To some extent the film-maker is right. It would be silly to not believe that there is an army of misogynists that contest the inalienable right of women to both, public space and their own bodies. To them, the only place for women is in the protective confines of home, as mothers, wives and daughters. Any departure from this pattern casts women, in their eyes, as either un-Indian or, worse, sluts. It is also true that there are individuals in high places who share these attitudes, if not openly, then certainly within a closed circle.

But there is a larger question that is left unaddressed. Why does a society that can be said to be fundamentally conservative—and this includes women—also have some of the most progressive legislation in matters concerning property rights, inheritance, marriage and divorce? This is true for all Indians, except the Muslim community that has steadfastly opposed all pressures to keep pace with the times—an issue that neither India’s radical feminists or their influential friends overseas are willing to address because that would somehow be anti-secular. India also has pretty draconian laws governing dowry, sexual harassment, violence against women and rape. These attempts to ensure gender equality and gender justice haven’t been put in place because India is a ‘sick society’ with ‘sick’ people in charge. They have happened because there are enough people who feel that a modern India must actively fight regressive attitudes that were once as prevalent in the West as they were in India.

What Udwin and those who think like her have done is to suggest that actually India is no better than, say, Iran, where dynamic women are weighed down by a combination of politicised religion and custom. Perhaps this makes Western crusaders feel that they are on a genuine civilising mission. What, after all, is the essential difference between Udwin and those evangelists in the United States who underwrite the ‘harvesting of souls’ in the benighted parts of the world?

If someone in authority—and the real identity of the person that facilitated the filming in Tihar Jail has not been revealed—thought that a BBC film would be an honest portrayal of an event that shook India, he/she underestimated the extent of cultural bias. Or maybe the individual shared those assumptions. However, this supercilious assertion of cultural superiority and the portrayal of backwardness have often acquired lives of their own, thanks to ham-handed overreaction in India.

If there was apparent outrage in the international media that the Indian authorities were considering action against the BBC and the filmmaker, this was soon replaced by the absolute jubilation that the ban on ‘India’s Daughter’ was a farce. Technology has ensured that a simple directive to YouTube or any other site was not going to prevent more innovative access to the banned material. The ministers who had threatened a total ban and robust fightback against a conspiracy to vilify India were made to look foolish.

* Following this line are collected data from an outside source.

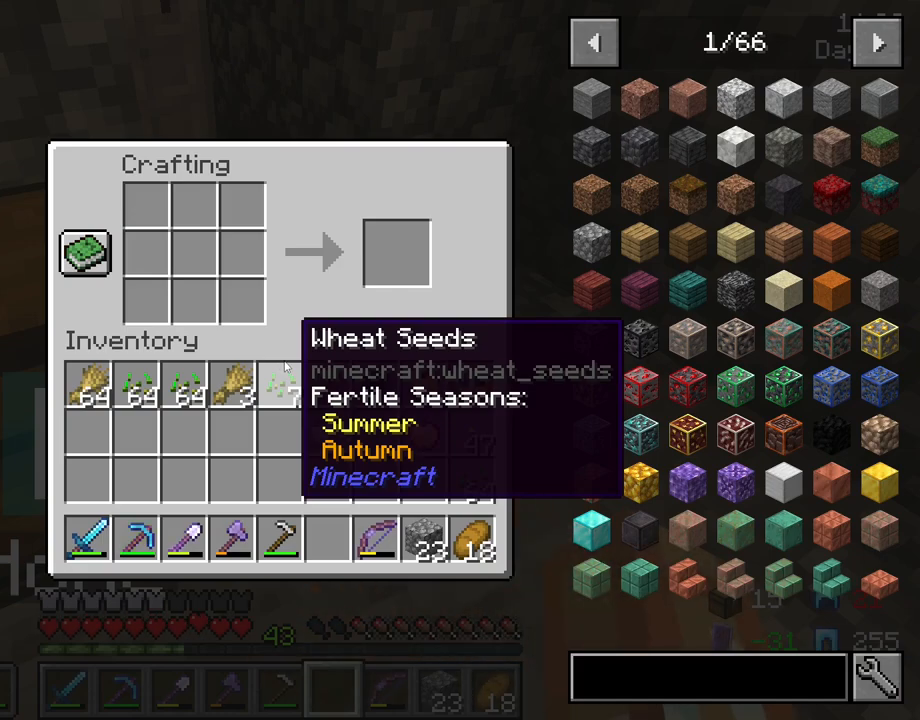
{"keys": [], "mouse": [], "mouse_move": "right", "events": []}
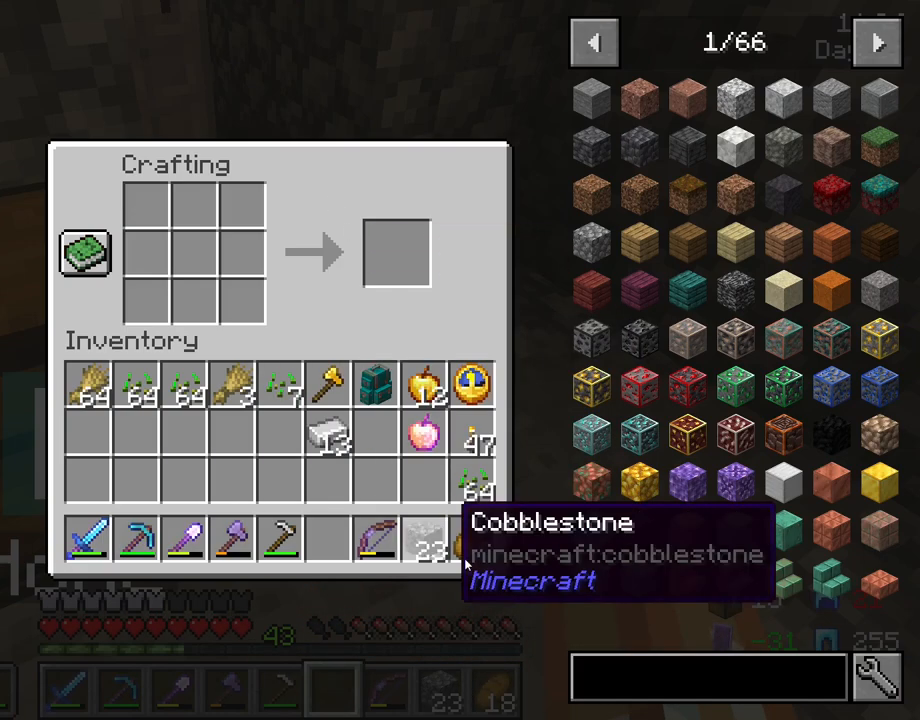
{"keys": [], "mouse": [], "mouse_move": "still", "events": [[350, "mouse_left", "down"], [433, "mouse_left", "up"]]}
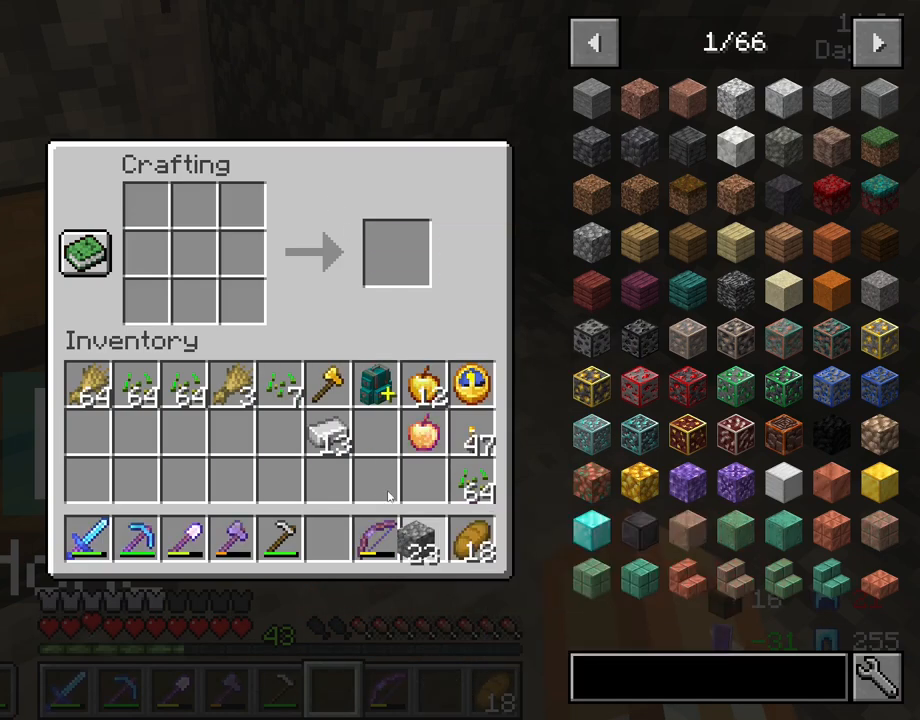
{"keys": [], "mouse": [], "mouse_move": "left", "events": []}
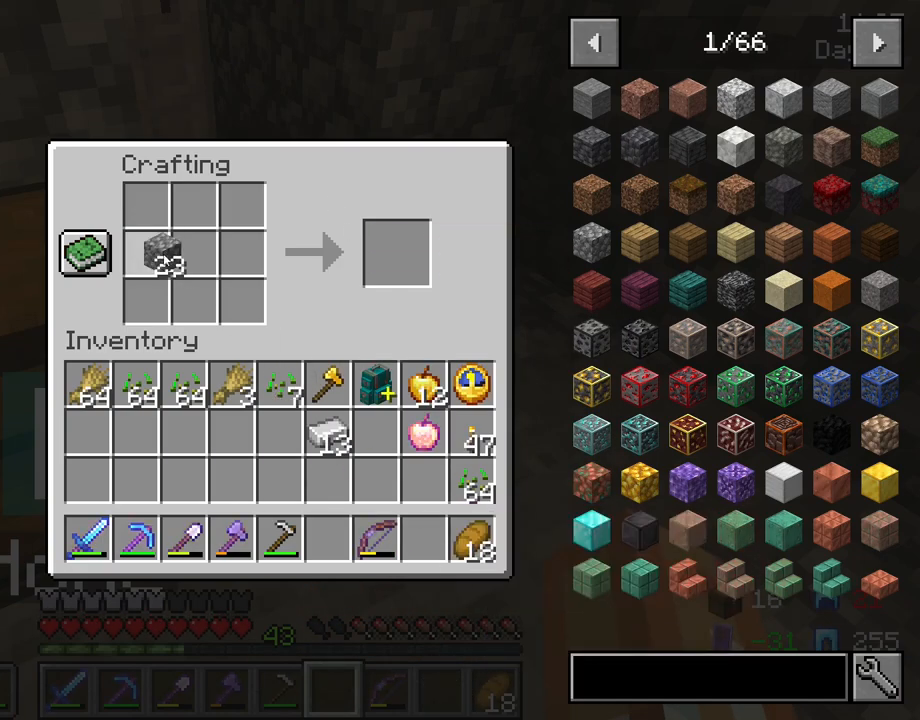
{"keys": [], "mouse": ["right"], "mouse_move": "up-right", "events": [[100, "mouse_right", "down"]]}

It is understandable that MPs were particularly agitated over the access given to a ‘foreign’ broadcaster—I don’t think they would have given the same access to a ‘desi’ channel or publication. But if the response to indignation is a series of knee-jerk measures, like a ‘red corner notice’ or an ineffective ban or a prosecution of technical lapses, India will look ridiculous. The last thing the country or the government needs is for the controversy escalating into one over free speech. Such a development would only reinforce the patronising belief that India has a bit too much social dirt to hide from the outside world.

As India advances into the zone of economic growth and prosperity, there will be many more barbed attacks from those who resent an intruder at the High Table. India will have to live with snide asides in the media and from visiting dignitaries. These challenges will have to be faced, not by retreating into the isolation of a bunker, but through resilience and determination to proceed along the path that makes India a target of hateful envy. Most important, responding to abuse with abuse won’t be helpful.